L’armée iranienne a menacé dimanche de cibler des sites pétroliers de la région si Israël continuait de frapper les infrastructures énergétiques de la République islamique. « Les gouvernements des pays islamiques doivent mettre en garde au plus vite l’Amérique criminelle et le régime sioniste sauvage contre de telles actions lâches et inhumaines », a affirmé le quartier général central de Khatam al-Anbiya, affilié aux Gardiens de la Révolution.
« Sinon, des mesures similaires seront prises dans la région, et si vous pouvez supporter un pétrole à plus de 200 dollars le baril, continuez ce petit jeu », a-t-il menacé.
Un baril à 200 dollars serait une catastrophe pour l’économie mondiale. Pour rappel, en 2025, le cours du Brent était, en moyenne, de 69,10 dollars. Ces dernières années, la courbe du baril de pétrole s’est envolée lors du début du conflit en Ukraine. Le pic avait été atteint en août 2022 avec un tarif à 120 dollars le baril de brut.
A la pompe, cette hausse survenue durant les premiers mois de la guerre en Ukraine s’était traduite par un litre de gazole dépassant les 2 euros le litre, pic atteint en juin 2022.
Pour l’économie mondiale, la flambée des prix de l’essence est une des conséquences immédiates du conflit en Iran lancé le 28 février dernier.
En trois jours, le litre de gazole avait augmenté de 5 centimes en France. Le sans-plomb avait pris 4 centimes par litre. Les données étaient mises à jour le lundi, il faudra s’attendre à une hausse beaucoup plus forte dans les prochaines heures après plus d’une semaine de conflit.
Un « petit incident de parcours » pour Trump
Aux Etats-Unis, l’administration Trump fait également face à la flambée des prix de l’essence. Mais le président américain Donald Trump a qualifié la hausse vertigineuse des prix de l’essence et du diesel de « petit incident de parcours », semblant peu préoccupé par l’impact de la guerre sur les consommateurs américains à la pompe.

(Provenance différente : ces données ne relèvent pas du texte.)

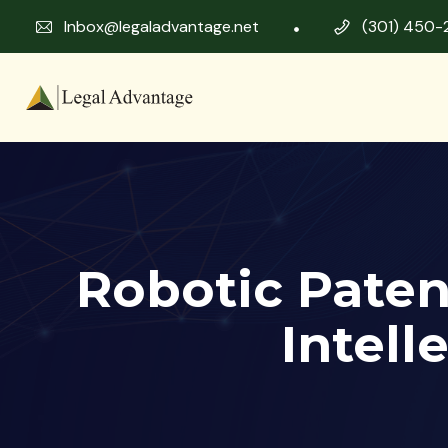
Inbox@legaladvantage.net
(301) 450-
Robotic Paten
Intell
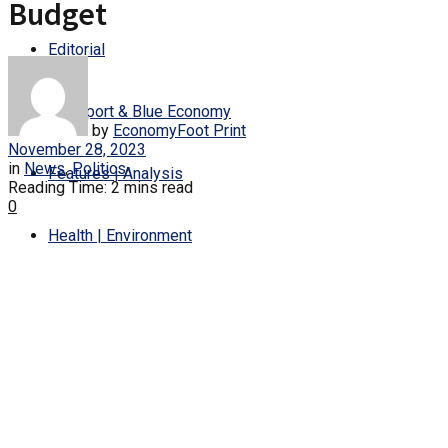
Budget
Editorial
Transport & Blue Economy
by
EconomyFoot Print
November 28, 2023
in
News
,
Politics
Features | Analysis
Reading Time: 2 mins read
0
Health | Environment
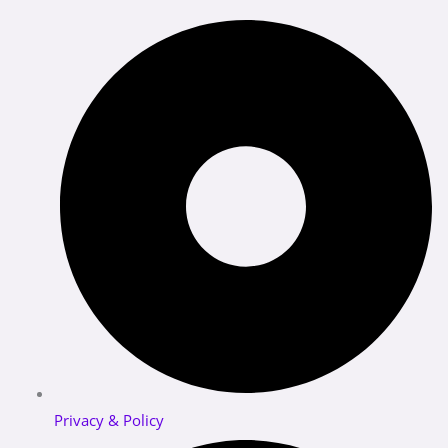
Privacy & Policy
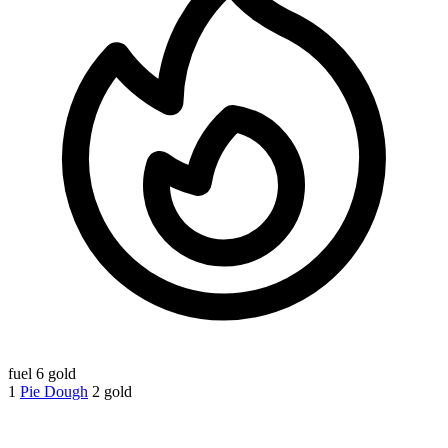
fuel
6 gold
1
Pie Dough
2 gold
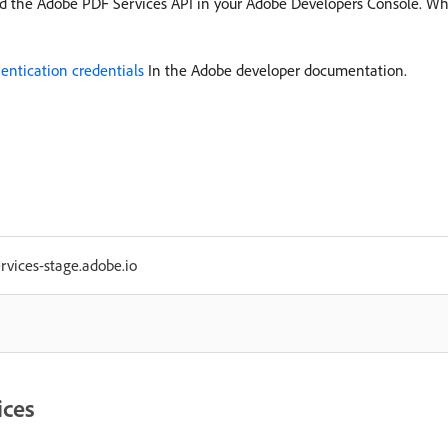
d the Adobe PDF Services API in your Adobe Developers Console. Whe
entication credentials
In the Adobe developer documentation.
ervices-stage.adobe.io
ices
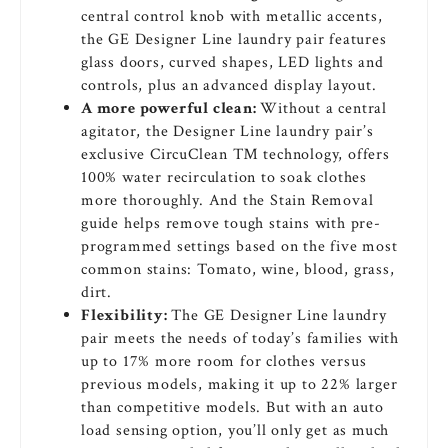
central control knob with metallic accents,
the GE Designer Line laundry pair features
glass doors, curved shapes, LED lights and
controls, plus an advanced display layout.
A more powerful clean:
Without a central
agitator, the Designer Line laundry pair’s
exclusive CircuClean ™ technology, offers
100% water recirculation to soak clothes
more thoroughly. And the Stain Removal
guide helps remove tough stains with pre-
programmed settings based on the five most
common stains: Tomato, wine, blood, grass,
dirt.
Flexibility:
The GE Designer Line laundry
pair meets the needs of today’s families with
up to 17% more room for clothes versus
previous models, making it up to 22% larger
than competitive models. But with an auto
load sensing option, you’ll only get as much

Le secrétaire américain à l’Énergie, Chris Wright, a déclaré à CNN que les États-Unis n’avaient « aucun projet » de frapper l’industrie pétrolière iranienne ou d’autres infrastructures énergétiques, comme l’a fait Israël. M. Wright a cherché à rassurer les Américains, affirmant que le prix moyen de l’essence repasserait sous la barre des 3 dollars dans les semaines à venir.